Peran perawat sangat di butuhkan dalam setiap tahapan siklus bencana,
karena perawat sebagai tenaga kesehatan merupakan bagian dari sistem di
lembaga-lembaga penanggulangan bencana yang ada, baik pada tingkat lokal
maupun nasional. Disamping itu, peran perawat juga bisa berada di lembaga swasta
baik tergabung dalam Lembaga Swadaya Masyarakat (LSM) maupun Organisasi
Masyarakat (Ormas). Menurut Amelia (2007) menjelaskan, untuk menjadi
perawat bencana harus mempunyai kompetensi khusus sesuai posisinya. Bila
dalam posisi manajer keperawatan, maka seorang perawat bencana harus
mempunyai kompetensi: mampu membuat keputusan cepat dalam rangka
mengatasi masalah bencana, misalnya menentukan staf (SDM) yang dilibatkan
dalam penanganan bencana, memenuhi alat dan obat-obatan yang harus
disiapkan, dan mampu memenuhi kebutuhan logistik penanganan bencana serta
mampu melakukan koordinasi dengan baik pada saat terjadi bencana.

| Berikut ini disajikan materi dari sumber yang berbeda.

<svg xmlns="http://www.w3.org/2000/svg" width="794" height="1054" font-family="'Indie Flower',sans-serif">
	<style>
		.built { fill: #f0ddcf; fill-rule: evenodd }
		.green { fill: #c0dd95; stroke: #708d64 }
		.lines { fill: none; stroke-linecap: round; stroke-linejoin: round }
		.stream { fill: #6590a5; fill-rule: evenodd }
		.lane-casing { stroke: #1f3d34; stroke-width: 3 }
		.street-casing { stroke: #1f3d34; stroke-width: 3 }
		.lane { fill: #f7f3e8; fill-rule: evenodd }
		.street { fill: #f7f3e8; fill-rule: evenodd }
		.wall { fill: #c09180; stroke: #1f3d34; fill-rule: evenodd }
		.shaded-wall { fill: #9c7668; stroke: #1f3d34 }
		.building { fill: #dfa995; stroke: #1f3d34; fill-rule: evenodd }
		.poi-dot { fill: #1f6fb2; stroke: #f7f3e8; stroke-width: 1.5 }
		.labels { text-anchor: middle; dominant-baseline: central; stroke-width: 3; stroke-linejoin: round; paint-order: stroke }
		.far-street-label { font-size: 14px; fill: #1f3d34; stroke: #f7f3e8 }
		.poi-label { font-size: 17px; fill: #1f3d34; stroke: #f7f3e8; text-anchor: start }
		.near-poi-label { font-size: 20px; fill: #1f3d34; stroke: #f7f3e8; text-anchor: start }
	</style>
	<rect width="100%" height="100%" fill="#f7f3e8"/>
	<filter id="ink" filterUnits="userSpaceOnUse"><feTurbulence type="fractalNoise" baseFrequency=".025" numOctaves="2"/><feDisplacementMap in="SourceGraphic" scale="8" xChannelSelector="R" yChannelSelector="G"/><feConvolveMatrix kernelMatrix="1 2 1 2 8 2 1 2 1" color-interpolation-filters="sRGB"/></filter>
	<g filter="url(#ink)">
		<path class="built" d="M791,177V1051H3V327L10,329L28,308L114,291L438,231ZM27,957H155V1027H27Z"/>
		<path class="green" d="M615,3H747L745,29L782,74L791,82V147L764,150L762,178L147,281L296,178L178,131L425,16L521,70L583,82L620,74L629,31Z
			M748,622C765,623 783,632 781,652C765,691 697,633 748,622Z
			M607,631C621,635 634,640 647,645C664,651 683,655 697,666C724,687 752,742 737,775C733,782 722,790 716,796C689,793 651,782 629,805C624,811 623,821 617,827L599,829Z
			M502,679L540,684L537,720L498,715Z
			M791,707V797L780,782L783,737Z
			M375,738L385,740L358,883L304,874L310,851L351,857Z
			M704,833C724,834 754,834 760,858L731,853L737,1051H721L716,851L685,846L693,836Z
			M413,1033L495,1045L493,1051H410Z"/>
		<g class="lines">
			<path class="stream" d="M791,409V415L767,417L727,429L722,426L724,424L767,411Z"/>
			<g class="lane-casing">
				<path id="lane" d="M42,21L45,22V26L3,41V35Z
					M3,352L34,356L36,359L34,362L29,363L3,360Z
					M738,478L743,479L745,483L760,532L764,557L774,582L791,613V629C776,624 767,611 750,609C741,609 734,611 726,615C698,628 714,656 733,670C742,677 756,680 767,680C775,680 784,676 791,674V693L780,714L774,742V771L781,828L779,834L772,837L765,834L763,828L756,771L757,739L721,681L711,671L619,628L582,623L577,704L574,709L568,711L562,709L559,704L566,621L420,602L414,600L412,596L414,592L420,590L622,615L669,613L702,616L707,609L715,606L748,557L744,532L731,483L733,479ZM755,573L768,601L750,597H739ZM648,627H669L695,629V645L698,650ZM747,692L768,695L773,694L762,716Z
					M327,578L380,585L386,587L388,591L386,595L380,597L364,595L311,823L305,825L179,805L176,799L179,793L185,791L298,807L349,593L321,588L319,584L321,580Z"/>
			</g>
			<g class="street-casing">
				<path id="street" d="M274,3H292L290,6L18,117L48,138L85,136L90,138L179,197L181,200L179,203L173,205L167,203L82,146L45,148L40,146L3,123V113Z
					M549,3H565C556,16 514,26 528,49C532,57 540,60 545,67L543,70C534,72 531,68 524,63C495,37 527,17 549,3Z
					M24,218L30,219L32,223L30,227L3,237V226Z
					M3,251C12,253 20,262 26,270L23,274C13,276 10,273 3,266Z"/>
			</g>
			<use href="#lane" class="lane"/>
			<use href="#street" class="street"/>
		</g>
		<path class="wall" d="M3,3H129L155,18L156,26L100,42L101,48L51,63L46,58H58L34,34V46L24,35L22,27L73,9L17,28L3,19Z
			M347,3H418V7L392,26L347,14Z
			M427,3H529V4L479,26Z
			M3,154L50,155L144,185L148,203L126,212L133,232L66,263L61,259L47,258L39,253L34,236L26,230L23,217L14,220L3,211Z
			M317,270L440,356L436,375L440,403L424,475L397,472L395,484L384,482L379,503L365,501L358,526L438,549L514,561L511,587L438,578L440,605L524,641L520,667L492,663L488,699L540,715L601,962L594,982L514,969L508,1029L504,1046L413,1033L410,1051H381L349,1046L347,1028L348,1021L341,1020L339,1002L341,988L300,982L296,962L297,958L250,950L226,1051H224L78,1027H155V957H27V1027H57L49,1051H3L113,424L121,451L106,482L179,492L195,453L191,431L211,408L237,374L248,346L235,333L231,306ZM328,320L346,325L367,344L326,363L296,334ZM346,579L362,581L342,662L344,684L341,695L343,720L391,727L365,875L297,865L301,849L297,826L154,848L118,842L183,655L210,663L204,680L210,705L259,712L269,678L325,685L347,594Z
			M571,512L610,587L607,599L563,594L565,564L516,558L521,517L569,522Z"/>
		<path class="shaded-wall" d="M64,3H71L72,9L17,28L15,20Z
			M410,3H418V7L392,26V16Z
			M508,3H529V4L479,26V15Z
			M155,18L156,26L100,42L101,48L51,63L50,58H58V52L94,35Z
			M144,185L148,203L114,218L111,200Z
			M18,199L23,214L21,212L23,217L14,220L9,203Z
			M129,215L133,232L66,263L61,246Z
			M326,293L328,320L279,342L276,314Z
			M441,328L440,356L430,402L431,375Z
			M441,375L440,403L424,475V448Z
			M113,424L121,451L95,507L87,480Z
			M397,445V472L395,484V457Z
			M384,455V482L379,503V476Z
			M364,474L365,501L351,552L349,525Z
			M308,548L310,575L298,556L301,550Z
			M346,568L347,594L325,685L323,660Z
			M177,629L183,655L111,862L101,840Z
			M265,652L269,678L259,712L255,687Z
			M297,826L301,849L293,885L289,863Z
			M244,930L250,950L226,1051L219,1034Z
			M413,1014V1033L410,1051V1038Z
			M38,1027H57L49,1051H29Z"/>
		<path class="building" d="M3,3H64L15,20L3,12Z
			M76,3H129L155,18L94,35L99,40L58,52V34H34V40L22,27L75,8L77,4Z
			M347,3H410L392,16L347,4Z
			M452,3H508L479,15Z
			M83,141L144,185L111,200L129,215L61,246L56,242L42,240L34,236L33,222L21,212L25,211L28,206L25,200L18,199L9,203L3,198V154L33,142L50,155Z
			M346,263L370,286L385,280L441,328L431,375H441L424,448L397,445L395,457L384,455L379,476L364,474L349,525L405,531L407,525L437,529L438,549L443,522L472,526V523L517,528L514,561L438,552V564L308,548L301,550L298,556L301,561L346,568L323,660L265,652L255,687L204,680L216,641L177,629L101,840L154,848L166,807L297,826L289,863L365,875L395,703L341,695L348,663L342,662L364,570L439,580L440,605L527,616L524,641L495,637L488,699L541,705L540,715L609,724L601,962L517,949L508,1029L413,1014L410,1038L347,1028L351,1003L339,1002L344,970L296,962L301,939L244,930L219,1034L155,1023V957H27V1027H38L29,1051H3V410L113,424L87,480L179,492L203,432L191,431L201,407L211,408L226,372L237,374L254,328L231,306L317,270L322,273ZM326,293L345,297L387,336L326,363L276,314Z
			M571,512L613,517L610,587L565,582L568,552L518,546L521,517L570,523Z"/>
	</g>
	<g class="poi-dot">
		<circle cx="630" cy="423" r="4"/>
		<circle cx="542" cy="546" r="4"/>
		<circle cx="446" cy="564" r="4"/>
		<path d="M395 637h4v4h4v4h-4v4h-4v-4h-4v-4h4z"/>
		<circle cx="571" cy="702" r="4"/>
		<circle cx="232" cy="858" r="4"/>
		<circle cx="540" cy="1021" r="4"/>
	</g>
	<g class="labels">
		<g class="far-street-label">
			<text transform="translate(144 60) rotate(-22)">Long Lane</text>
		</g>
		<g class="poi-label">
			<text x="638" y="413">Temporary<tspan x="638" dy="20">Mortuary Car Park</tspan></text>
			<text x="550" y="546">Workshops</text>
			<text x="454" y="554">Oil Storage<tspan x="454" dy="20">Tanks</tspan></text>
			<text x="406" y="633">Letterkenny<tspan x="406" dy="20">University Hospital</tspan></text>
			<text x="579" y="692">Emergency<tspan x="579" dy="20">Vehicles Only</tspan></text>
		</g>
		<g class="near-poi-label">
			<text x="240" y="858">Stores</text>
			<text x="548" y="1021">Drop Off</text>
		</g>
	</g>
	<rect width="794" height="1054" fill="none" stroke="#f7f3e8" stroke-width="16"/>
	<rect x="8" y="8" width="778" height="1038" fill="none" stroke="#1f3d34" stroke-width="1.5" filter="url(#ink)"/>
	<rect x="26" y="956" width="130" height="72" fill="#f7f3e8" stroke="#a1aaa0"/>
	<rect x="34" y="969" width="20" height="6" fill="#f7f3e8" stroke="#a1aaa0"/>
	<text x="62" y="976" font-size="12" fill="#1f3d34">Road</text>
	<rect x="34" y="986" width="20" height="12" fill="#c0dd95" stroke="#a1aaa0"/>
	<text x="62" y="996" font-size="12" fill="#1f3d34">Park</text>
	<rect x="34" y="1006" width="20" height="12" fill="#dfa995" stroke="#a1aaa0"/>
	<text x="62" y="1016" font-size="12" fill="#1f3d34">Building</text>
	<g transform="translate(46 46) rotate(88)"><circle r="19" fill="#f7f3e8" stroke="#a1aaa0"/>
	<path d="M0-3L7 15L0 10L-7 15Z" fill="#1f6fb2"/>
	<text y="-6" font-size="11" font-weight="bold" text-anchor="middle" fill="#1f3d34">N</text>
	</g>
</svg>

Sedangkan sebagai pelaksana keperawatan, kompetensi yang harus dimiliki
adalah mampu: a).melakukan triage darurat bencana; b).melaksanakan
penyelamatan kehidupan dasar dan lanjutan; c).melaksanakan tindakan
keperawatan gawat; d).memenuhi kebutuhan klien gawat darurat;
e).melaksanakan pengawasan; f).membuat dokumentasi setiap tindakan,
g).menangani kepanikan klien dan keluarga, dan h). menangani sukarelawan.
Menurut International Council of Nurses, 2006, dalam Zukhri, 2017 aktivitas
keperawatan Pada Fase Pre Impact meliputi :
1) Berpartisipasi dalam penyusunan rencana pengurangan resiko bencana (PRB)
2) Berpartisipasi dalam pengkajian risiko bencana dengan menganalisis bahaya,
pembuatan peta bahaya dan analisis kerentanan
3) Menginisiasi upaya pencegahan meliputi: upaya pencegahan/penghilangan
bahaya, pemindahan kelompok risiko, melakukan kampanye kesadaran
masyarakat, pengembangan Early Warning System.
4) Melakukan simulasi
5) Mengidentifikasi kebutuhan pendidikan dan pelatihan untuk semua perawat
6) Pengembangan data base keperawatan bencana
7) Mengembangkan evaluasi terhadap perencanaan yg meliputi semua aspek
disaster
Menurut Sinaga, 2015 peran perawat pada tahap pra bencana meliputi:
1. Perawat mengikuti pedidikan dan pelatihan bagi tenaga keseahatan dalam
penanggulangan ancaman bencana untuk tiap fasenya (preimpact, impact,
postimpact). Materi pelatihan mencakup berbagai tindakan dalam
penanggulangan ancaman dan dampak bencana. Misalnya mengenai intruksi
ancaman bahaya, mengidentifikasi kebutuhan-kebutuhan saat fase darurat
(makanan, air, obat-obatan, pakaian, selimut, tenda dsb) dan mengikuti
pelatihan penanganan pertama korban bencana (PPGD)
2. Perawat ikut terlibat dalam berbagai tim kesehatan, baik dari dinas kesehatan
pemerintah, organisasi lingkungan, Palang Merah Nasional, maupun LSM
dalam memberikan penyuluhan dan simulasi dalam menghadapi ancaman
bencana kepada masyarakat. Penyuluhan atau pendidikan kesehatan kepada
masyarakat harus meliputi:
3. Usaha pertolongan diri sendiri (masyarakat korban) keluarga atau kelompok
1) Pelatihan pertolongan pertama pada anggota keluarga, misalnya menolong
anggota keluarga dengan kecurigaan fraktur, perdarahan dan pertolongan
luka bakar. Pelatihan ini akan lebih baik bila keluarga juga dikenalkan
mengenai perlengkapan kesehatan (first aid kit) seperti obat penurun panas
(parasetamol), tablet antasida, antidiare, antiseptik, laksatif, termometer,
perban, plester, bidai.
2) Pembekalan informasi tentang bagaimana menyimpan dan membawa
persediaan makanan, penggunaan air yang aman dan sehat
3) Perawat juga dapat memberikat beberapa alamat dan nomor telepon
darurat seperti dinas kebakaran, rumah sakit dan ambulans.
4) Memberikan tempat alternatif penampungan atau posko bencana.
5) Memberikan informasi tentang perlengkapan yang dapat dibawa (misal
pakaian seperlunya, portable radio, senter dan baterai).